According to the website Science Daily, in the article Putting feelings into words produces therapeutic effects in the brain by Stuart Wolpert, Wolpert writes about the healing powers of communication. “Putting our feelings into words, talking to a therapist or friend and even writing in a journal helps us to feel better.”
Little did I know, Wolpert’s advice would help me with being more open with my close friends and family.
Before I started seeing a therapist I was having anxious feelings that I couldn’t let go of, often times at night. This would go on for three to five days in a row, then go away, and a few months later they would come back again. Each time I would share my feelings with my parents but after a year of this cycle I realized it wasn’t going away and I need to talk to someone with expertise in this area. I viewed this much like if I had a physical illness that wasn’t getting better, I was tired of these feelings and wanted help, I wasn’t ashamed to do this because it is human nature to get help if you are not feeling okay. I think one reason why I wasn’t embarrassed was that I know a lot of good people who are amazing in so many ways that have gone to therapy for various reasons.
According to Psychology Today in the article, 8 more reasons to go to therapy by Ryan Howes, therapy can help remove roadblocks to self-esteem and teach you practical ways to make your happiness a priority, as well as help you uncover the passions buried under the busyness of life.
Senior Abby Blankenbiller has had anxiety since she was nine, at times she would beg her parents not to go to school. As she got older the anxiety progressively got worse, so Blankenbiller and her parents decided she should see a therapist, “I was really open about going to therapy. I was really excited to finally get to figure out what was happening with me, I felt really uncontrollable.”
An important piece to the success about going to therapy is finding the right therapist, for Abby that wasn’t the case.
“I felt like my dad would always tell me, ‘If you ever feel nervous or anything, you just have to lean on God, and put your entire faith in that.’ But for some reason that has just never been enough for me. My therapist was Christian, so she was telling me the same things that my dad was telling me, it didn’t really help,” Blankenbiller said.
Blankenbiller felt that relying on her faith and religion into her anxiety was not the big picture.
“I feel like if God really wanted you to get help, then there would be a professional, that’s why they’re there,” said Blankenbiller.
Students live in a world of unrealistic perfectionism that often sets them up for failure. More than ever students are feeling stressors from rigorous academic expectations, current social issues, family struggles or even fitting in, etc.
Gretchen Baker is a social worker who is at Southeast four and a half days a week.
“I get to talk to kids about so many different things. Kids come down about a dating or relationship concern, issue with a peer or maybe they’ve had a death or they’ve been abused in some way,” Baker said.
Another obstacle for seeing a therapy is getting the parents on board, with seeing a therapist.
“I feel like our kids come down and ask for help, and they’re willing and excited to hear suggestions on how they can get help or improve thing, our counselors and our teachers are great. Every once in a while it’s getting parents on board,” Baker said.

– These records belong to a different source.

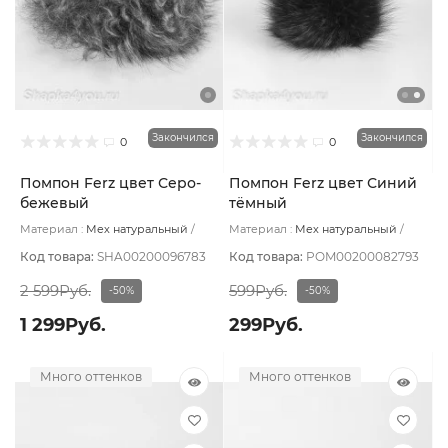
Закончился
Закончился
0
0
Помпон Ferz цвет Серо-
Помпон Ferz цвет Синий
бежевый
тёмный
Материал :
Мех натуральный
Материал :
Мех натуральный
Подклад:
Без подклада
Подклад:
Без подклада
Код товара:
SHA00200096783
Код товара:
POM00200082793
2 599Руб.
599Руб.
-50%
-50%
1 299Руб.
299Руб.
Много оттенков
Много оттенков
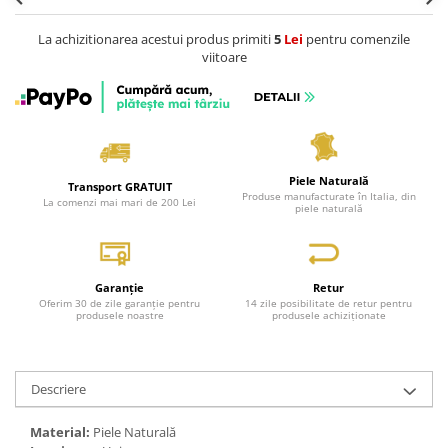
La achizitionarea acestui produs primiti
5
Lei
pentru comenzile
viitoare
Piele Naturală
Transport GRATUIT
Produse manufacturate în Italia, din
La comenzi mai mari de 200 Lei
piele naturală
Garanție
Retur
Oferim 30 de zile garanție pentru
14 zile posibilitate de retur pentru
produsele noastre
produsele achiziționate
Descriere
Material:
Piele Naturală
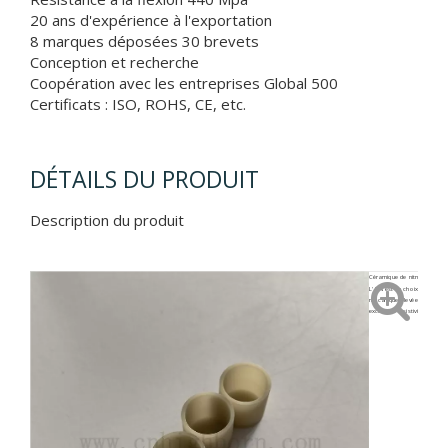
20 ans d'expérience à l'exportation
8 marques déposées 30 brevets
Conception et recherche
Coopération avec les entreprises Global 500
Certificats : ISO, ROHS, CE, etc.
DÉTAILS DU PRODUIT
Description du produit
Céramique de nitrure d'alumi
L'AlN est un choix idéal pour
mécanique élevée, une conduct
excellente résistivité électri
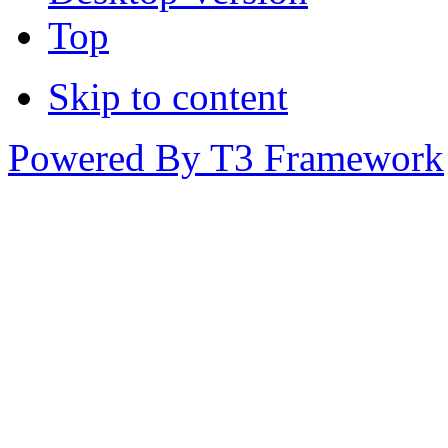
Top
Skip to content
Powered By T3 Framework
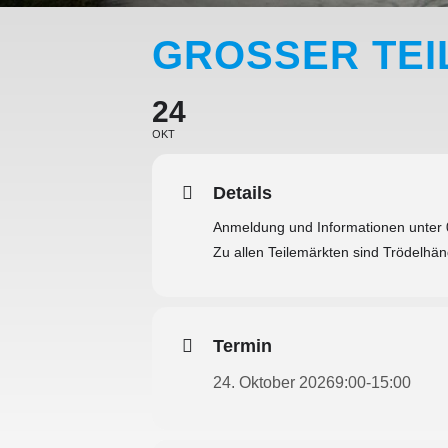
GROSSER TE
24
OKT
Details
Anmeldung und Informationen unter
Zu allen Teilemärkten sind Trödelhä
Termin
24. Oktober 2026
9:00
-
15:00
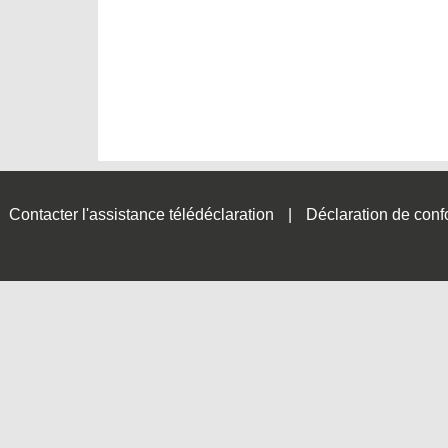
Contacter l'assistance télédéclaration
Déclaration de conf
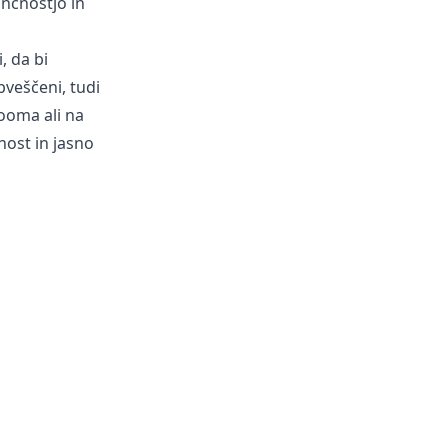
ančnostjo in
, da bi
veščeni, tudi
Zooma ali na
nost in jasno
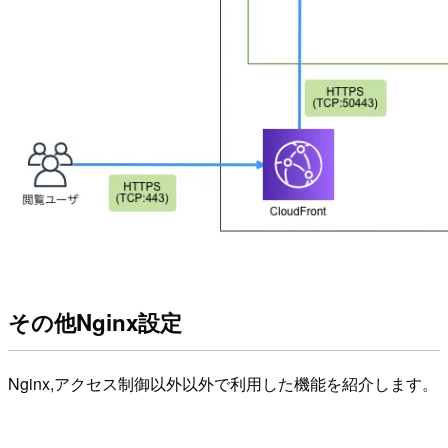
その他Nginx設定
Nginx,アクセス制御以外以外で利用した機能を紹介します。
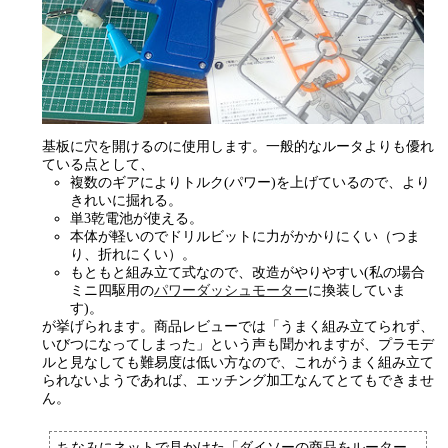
基板に穴を開けるのに使用します。一般的なルータよりも優れ
ている点として、
複数のギアによりトルク(パワー)を上げているので、より
きれいに掘れる。
単3乾電池が使える。
本体が軽いのでドリルビットに力がかかりにくい（つま
り、折れにくい）。
もともと組み立て式なので、改造がやりやすい(私の場合
ミニ四駆用の
パワーダッシュモーター
に換装していま
す)。
が挙げられます。商品レビューでは「うまく組み立てられず、
いびつになってしまった」という声も聞かれますが、プラモデ
ルと見なしても難易度は低い方なので、これがうまく組み立て
られないようであれば、エッチング加工なんてとてもできませ
ん。
ちなみにネットで見かけた「ダイソーの商品をルーター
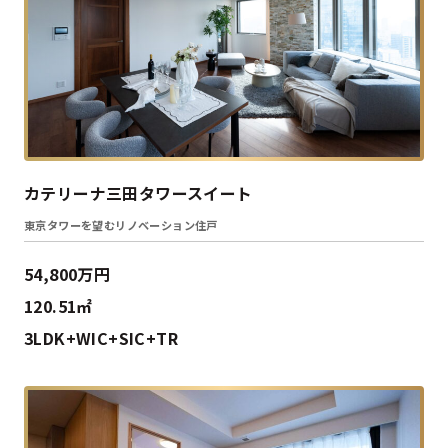
カテリーナ三田タワースイート
東京タワーを望むリノベーション住戸
54,800万円
120.51㎡
3LDK+WIC+SIC+TR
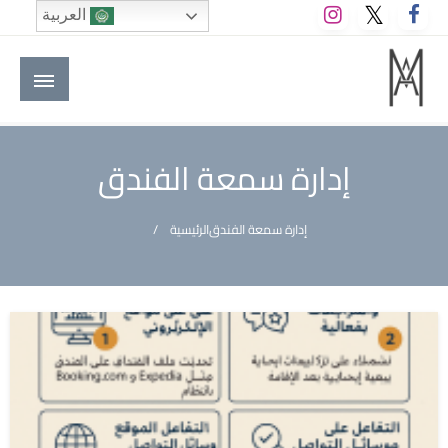
لتخطي
العربية
لى
لمحتوى
M A hotels | إم ايه هوتيلز
الموقع الأول للعاملين في الفنادق في العالم العربي
إدارة سمعة الفندق
إدارة سمعة الفندق
الرئيسية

For myself I didn’t realize the effects of the stressors in my life were having on me until I started seeking therapy. From that point on I’ve learned ways of coping during hard times.
It is widely accepted that therapy has a positive impact on helping those with mental health and mental illness. Yet the wall of stigma often prevents people from getting help. My friends and I and many others that I know are open and honest when they are struggling with problems in their life instead of sweeping them under the rug like older generations have done. I believe our generation will do so much to help our society get over the stigmas of reaching out to get help when someone needs it.